Profesor Czachór i kretynizm dnia.
26/07/2012
518 Wyświetlenia
0 Komentarze
1 minut czytania
Chcialem z poczatku napisac o kretynizmie tygodnia, ale jako ze konkurencja w tej dziedzinie jest w PO-lsce wyjatkowo silna, musze zatem ograniczyc sie do jednego dnia.
To, co obywatele i państwa Unii Europejskiej „tracą", godząc się na ograniczenie suwerenności, „odzyskują", zapewniając sobie konkretne korzyści, np. finansowe i udział w swobodach, które gwarantuje im rynek wewnętrzny.

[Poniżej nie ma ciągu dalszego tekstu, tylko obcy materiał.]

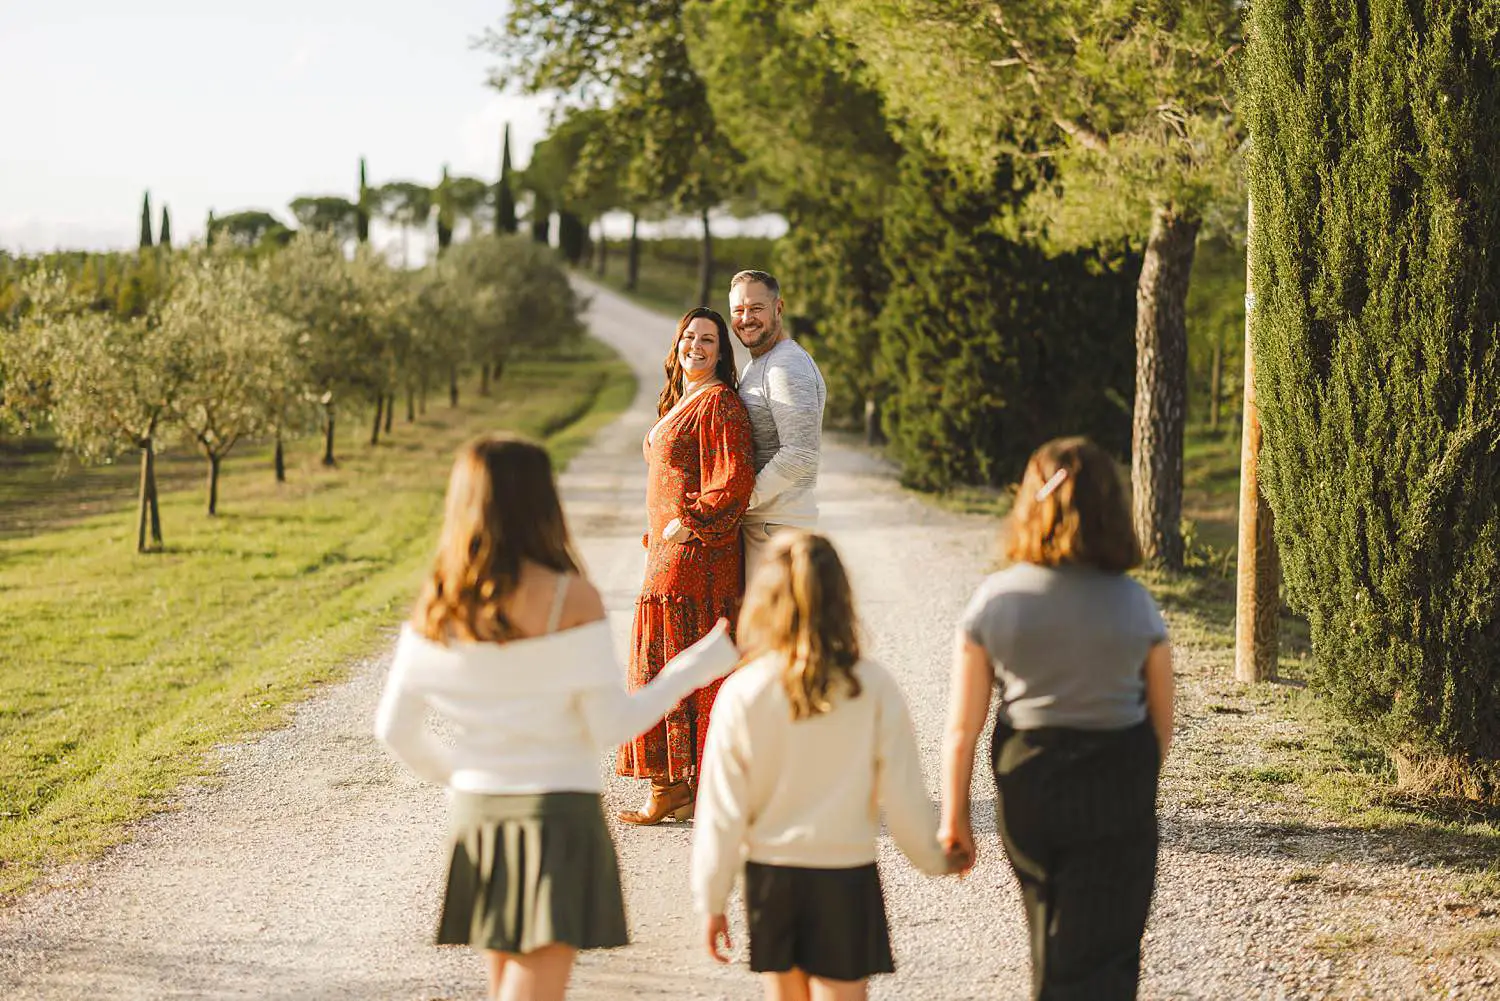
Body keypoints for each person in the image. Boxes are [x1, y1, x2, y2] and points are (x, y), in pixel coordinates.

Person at [373, 435, 740, 1001]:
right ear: (542, 502)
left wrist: (466, 773)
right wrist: (691, 669)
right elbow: (611, 725)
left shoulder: (439, 602)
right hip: (556, 812)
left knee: (506, 983)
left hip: (477, 812)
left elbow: (394, 729)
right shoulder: (571, 599)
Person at [939, 436, 1175, 1001]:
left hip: (1032, 782)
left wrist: (955, 819)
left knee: (1051, 928)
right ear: (1109, 509)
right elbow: (1161, 725)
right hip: (1119, 776)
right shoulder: (1137, 604)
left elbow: (961, 730)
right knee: (1113, 942)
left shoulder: (994, 601)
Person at [691, 531, 953, 1001]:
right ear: (841, 599)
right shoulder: (871, 686)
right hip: (844, 871)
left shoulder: (743, 692)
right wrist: (934, 859)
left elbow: (720, 810)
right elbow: (904, 793)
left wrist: (711, 900)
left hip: (772, 874)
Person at [616, 307, 756, 826]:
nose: (695, 346)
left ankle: (680, 785)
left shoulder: (719, 404)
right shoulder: (684, 400)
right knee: (667, 663)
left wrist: (687, 521)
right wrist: (658, 531)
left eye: (708, 340)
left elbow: (735, 480)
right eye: (689, 337)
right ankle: (675, 786)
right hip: (666, 552)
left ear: (722, 352)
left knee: (677, 663)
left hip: (696, 557)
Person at [729, 270, 827, 576]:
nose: (746, 318)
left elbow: (800, 453)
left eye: (756, 308)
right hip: (768, 523)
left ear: (779, 308)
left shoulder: (786, 366)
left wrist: (741, 501)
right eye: (738, 310)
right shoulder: (760, 364)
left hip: (777, 529)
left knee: (778, 623)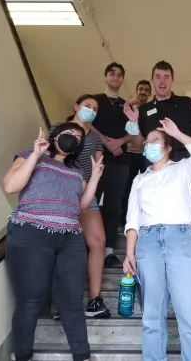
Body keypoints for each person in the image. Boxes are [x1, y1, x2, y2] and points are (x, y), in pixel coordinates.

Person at [4, 124, 104, 361]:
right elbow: (11, 186)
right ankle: (23, 355)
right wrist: (37, 154)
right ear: (55, 136)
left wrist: (95, 178)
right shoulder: (29, 156)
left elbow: (80, 205)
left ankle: (82, 355)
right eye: (71, 134)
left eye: (79, 137)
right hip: (31, 234)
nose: (75, 138)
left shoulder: (76, 172)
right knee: (30, 300)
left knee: (72, 301)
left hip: (70, 238)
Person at [123, 118, 191, 361]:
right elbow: (132, 221)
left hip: (180, 239)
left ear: (167, 147)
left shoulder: (183, 169)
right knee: (151, 317)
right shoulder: (139, 180)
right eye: (147, 141)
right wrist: (129, 253)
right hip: (147, 243)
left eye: (156, 141)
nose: (149, 145)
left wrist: (177, 132)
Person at [51, 94, 110, 319]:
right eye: (87, 106)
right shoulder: (58, 128)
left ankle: (94, 301)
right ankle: (63, 303)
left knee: (98, 241)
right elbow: (48, 157)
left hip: (87, 192)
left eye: (94, 108)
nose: (91, 110)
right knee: (66, 247)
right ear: (76, 106)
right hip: (62, 192)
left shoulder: (94, 137)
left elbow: (97, 162)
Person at [90, 62, 133, 267]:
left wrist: (120, 142)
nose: (115, 78)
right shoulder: (95, 101)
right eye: (112, 74)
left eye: (119, 75)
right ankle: (87, 246)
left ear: (123, 79)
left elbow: (134, 133)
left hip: (120, 160)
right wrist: (106, 141)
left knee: (114, 205)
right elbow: (86, 124)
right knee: (90, 202)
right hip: (95, 160)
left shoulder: (127, 106)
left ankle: (108, 251)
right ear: (106, 76)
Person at [123, 60, 191, 162]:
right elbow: (139, 144)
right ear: (152, 80)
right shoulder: (143, 109)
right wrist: (133, 123)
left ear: (172, 80)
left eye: (166, 77)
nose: (162, 81)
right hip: (155, 163)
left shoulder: (186, 103)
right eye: (158, 77)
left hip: (184, 162)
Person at [122, 80, 152, 227]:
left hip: (147, 155)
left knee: (146, 188)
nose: (143, 92)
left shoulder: (150, 110)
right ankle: (124, 221)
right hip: (129, 153)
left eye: (146, 90)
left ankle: (145, 220)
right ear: (136, 91)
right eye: (140, 89)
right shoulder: (128, 108)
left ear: (150, 94)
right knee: (128, 187)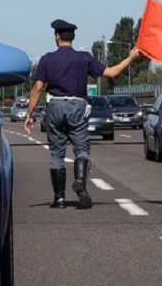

A teraz uwaga, prosze zapiac pasy ( no chyba, ze ktos od Korwin-Mikkego, to nie musi ):
W Unii Europejskiejobowiązuje praktyczna zasada,która brzmi: „obywatele i państwa członkowskie nie tracą, a wespół z Unią zyskują".
Zupelnie jak w komunizmie, w ktorym rowniez obowiazywala bardzo podobna, praktyczna zasada, ze “od każdego według jego siły, każdemu według potrzeb”
Jak widac mozna byc profesorem szanujacego sie uniwersytetu i jednoczesnie pisywac ( pewnie na zlecenie ) kretynizmy na poziomie przecietnego wyborcy PO.